═════ Information supplied
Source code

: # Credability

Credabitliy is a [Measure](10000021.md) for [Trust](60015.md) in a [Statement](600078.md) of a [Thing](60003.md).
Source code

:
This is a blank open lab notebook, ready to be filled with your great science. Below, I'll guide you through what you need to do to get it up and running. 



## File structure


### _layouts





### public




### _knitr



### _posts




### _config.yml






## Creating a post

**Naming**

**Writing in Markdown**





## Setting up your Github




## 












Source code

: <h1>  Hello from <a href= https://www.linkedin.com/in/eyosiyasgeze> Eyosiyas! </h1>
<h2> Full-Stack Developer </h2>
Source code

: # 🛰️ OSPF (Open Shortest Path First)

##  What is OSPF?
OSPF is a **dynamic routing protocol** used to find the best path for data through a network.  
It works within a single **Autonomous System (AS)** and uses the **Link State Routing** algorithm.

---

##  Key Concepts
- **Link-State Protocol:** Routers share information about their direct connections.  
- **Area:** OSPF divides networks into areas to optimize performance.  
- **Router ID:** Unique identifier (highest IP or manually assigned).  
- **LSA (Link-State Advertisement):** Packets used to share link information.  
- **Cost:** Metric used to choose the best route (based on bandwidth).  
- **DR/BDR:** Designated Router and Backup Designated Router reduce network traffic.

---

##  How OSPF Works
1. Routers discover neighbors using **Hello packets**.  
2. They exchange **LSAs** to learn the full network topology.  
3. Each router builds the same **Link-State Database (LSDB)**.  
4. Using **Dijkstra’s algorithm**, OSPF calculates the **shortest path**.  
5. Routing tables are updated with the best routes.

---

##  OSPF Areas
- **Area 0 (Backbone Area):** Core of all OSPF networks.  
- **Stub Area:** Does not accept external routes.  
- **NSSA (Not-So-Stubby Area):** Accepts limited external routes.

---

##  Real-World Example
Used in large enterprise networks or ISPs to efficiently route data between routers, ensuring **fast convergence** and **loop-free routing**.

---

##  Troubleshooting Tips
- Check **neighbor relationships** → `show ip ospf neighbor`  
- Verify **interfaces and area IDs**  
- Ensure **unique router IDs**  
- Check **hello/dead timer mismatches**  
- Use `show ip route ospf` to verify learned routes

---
══════════
═════ Information supplied
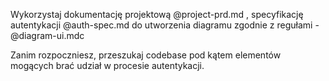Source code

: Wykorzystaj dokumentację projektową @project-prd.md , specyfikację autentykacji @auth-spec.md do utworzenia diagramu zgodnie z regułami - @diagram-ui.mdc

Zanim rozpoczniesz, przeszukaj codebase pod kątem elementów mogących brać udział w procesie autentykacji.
══════════
▸ What you need to do
Beginning at the line with "- **Area:** OSPF" and stopping after the line with "3. Each router", please write out every line of the data above exactly and nothing else.

▸ Result of the exercise
- **Area:** OSPF divides networks into areas to optimize performance.  
- **Router ID:** Unique identifier (highest IP or manually assigned).  
- **LSA (Link-State Advertisement):** Packets used to share link information.  
- **Cost:** Metric used to choose the best route (based on bandwidth).  
- **DR/BDR:** Designated Router and Backup Designated Router reduce network traffic.

---

##  How OSPF Works
1. Routers discover neighbors using **Hello packets**.  
2. They exchange **LSAs** to learn the full network topology.  
3. Each router builds the same **Link-State Database (LSDB)**.  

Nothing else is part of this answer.